Are uniform regional safety factors an objective of adaptive modeling/remodeling in cortical bone?

This study examined the claim that one of the key purposes of morphological variation in limb bone diaphyses is to achieve uniform safety factors across different cortical bones, using horse metacarpal bones as a model and finding that safety factors varied, contrarily to the original assumption.
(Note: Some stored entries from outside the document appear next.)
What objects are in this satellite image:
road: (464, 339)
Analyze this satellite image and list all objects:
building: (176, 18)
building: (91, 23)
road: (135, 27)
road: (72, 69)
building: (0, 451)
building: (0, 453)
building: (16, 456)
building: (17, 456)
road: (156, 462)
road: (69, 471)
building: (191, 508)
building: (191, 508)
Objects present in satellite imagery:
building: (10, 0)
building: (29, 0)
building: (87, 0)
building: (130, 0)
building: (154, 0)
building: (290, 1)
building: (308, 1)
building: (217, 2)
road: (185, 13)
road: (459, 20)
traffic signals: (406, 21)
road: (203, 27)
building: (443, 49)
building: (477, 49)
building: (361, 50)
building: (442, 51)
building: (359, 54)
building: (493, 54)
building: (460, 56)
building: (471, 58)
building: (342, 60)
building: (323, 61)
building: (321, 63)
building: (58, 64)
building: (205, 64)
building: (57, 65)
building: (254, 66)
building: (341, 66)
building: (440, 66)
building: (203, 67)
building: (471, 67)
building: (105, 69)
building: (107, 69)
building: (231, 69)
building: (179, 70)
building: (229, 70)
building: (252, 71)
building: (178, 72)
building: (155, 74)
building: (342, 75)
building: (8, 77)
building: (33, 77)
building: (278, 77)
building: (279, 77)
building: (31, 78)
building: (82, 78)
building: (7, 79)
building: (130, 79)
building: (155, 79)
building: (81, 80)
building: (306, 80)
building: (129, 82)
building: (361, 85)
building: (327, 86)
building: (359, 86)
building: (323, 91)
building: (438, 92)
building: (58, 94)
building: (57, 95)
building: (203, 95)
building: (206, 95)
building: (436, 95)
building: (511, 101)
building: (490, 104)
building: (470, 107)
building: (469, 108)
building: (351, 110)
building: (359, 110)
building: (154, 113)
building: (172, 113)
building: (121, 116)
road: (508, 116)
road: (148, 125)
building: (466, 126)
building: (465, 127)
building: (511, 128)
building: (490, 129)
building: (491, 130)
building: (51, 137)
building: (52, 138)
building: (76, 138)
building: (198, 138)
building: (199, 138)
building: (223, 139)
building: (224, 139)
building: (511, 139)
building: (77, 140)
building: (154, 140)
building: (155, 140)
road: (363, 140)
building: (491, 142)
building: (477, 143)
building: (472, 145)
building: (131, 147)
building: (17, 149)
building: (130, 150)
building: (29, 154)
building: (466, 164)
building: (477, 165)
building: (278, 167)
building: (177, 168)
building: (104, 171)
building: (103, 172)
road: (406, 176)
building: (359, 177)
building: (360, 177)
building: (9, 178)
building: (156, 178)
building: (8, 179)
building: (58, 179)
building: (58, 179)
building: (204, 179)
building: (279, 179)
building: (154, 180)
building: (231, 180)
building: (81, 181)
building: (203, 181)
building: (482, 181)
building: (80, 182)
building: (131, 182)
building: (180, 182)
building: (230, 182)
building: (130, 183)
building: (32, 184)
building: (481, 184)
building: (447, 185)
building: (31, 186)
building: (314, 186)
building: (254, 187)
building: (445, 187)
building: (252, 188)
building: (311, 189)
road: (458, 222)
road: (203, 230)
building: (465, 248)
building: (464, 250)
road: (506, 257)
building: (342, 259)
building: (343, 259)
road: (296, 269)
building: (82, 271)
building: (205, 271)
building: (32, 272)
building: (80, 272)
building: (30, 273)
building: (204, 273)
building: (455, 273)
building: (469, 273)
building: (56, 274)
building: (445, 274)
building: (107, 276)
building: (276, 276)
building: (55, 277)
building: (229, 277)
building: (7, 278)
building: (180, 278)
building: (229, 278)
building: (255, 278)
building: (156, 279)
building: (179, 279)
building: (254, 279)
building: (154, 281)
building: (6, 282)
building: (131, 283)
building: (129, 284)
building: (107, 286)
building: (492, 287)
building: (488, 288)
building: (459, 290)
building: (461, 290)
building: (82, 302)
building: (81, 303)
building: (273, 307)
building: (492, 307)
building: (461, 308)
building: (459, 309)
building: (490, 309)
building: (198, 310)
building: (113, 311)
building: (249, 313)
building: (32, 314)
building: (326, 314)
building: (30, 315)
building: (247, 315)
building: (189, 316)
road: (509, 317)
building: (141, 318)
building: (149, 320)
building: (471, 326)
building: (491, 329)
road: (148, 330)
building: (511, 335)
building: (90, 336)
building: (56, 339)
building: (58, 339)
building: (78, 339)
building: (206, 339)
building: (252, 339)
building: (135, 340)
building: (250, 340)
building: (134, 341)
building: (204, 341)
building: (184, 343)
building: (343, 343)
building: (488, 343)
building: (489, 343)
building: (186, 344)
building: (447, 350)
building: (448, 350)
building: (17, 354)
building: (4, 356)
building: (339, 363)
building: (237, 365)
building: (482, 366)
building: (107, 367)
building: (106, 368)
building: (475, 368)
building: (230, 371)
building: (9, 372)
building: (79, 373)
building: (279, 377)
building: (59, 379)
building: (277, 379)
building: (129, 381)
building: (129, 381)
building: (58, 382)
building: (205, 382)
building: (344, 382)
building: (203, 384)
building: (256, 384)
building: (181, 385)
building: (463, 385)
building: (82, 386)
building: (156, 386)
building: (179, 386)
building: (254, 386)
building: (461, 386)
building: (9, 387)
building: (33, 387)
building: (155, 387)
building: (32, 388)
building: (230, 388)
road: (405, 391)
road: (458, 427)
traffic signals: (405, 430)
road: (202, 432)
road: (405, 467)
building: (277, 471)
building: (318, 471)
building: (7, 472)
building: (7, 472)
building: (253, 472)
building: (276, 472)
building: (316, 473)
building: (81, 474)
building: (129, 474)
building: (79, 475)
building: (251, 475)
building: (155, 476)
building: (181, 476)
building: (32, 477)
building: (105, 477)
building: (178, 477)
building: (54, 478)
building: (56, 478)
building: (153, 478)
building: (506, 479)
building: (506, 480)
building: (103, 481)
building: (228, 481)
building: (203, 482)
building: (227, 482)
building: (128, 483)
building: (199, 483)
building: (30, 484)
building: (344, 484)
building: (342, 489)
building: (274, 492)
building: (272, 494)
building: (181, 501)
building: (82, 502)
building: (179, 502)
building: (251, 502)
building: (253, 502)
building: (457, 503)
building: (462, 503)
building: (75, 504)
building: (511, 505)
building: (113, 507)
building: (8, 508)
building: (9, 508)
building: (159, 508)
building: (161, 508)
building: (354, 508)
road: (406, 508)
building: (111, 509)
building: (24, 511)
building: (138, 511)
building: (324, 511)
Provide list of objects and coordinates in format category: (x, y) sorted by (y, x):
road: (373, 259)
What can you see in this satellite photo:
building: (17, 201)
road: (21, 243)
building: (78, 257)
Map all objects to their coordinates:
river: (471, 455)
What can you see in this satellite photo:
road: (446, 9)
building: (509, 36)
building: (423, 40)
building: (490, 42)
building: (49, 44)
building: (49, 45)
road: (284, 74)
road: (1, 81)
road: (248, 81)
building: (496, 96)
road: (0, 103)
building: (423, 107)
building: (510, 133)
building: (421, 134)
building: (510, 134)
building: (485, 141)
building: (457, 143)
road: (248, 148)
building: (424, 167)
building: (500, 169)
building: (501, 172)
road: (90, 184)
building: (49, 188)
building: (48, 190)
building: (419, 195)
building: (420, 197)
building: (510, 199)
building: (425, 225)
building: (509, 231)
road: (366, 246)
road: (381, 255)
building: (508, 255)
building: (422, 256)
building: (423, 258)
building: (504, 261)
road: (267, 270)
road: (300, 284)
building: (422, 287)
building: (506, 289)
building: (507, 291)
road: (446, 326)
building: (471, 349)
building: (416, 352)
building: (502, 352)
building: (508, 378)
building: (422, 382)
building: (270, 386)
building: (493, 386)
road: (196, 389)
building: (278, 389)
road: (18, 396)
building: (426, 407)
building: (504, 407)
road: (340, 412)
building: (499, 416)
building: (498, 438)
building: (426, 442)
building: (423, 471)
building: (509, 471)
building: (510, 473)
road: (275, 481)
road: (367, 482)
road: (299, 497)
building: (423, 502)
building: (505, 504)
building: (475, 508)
Study Objectives and Methodology

• The research aimed to critically explore the theory that the process of morphological adaptation in the diaphyses of limb bones – the shaft or central parts of a long bone – aims for uniform safety factors in discrete cortical areas.
• This hypothesis was examined using a third metacarpal bone in horses (MC3) which had functionally generated strains measured by a sophisticated finite element model. This model is typically used in mathematics and engineering to understand how objects react under physical strain.
• To test different areas of the bone under habitual stress or compression, mechanical properties of numerous mid-diaphyseal samples were evaluated in both tension and compression. This approach is referred to as “strain-mode-specific” loading.
• The explored mechanical properties included the elastic modulus (measure of stiffness), yield strength (the stress force required to deform the bone), and ultimate strength and strain. These properties were correlated with strain data from a previously published finite element model.

Findings of the Study

• The investigation found slight variations in the bone’s elastic modulus, yield strength and ultimate strength in both tension and compression loading. However, there was a significant variety in physiological strains between the cortices, the outer layers of the bone that provide strength and flexibility.
• Contrary to the hypothesis of uniform safety factors, the horse metacarpal bone demonstrated a broad range of tension and compression safety factors. These safety factors are vital in determining the bone’s resistance to stress or deformation.
• The study concluded that the objective of morphological adaptation in limb-bone diaphyses achieving uniform safety factors across discrete cortical areas was not supported. The variation noted in both tension and compression safety factors reflects adaptive modeling/remodeling that is not directed towards a uniform regional safety factor.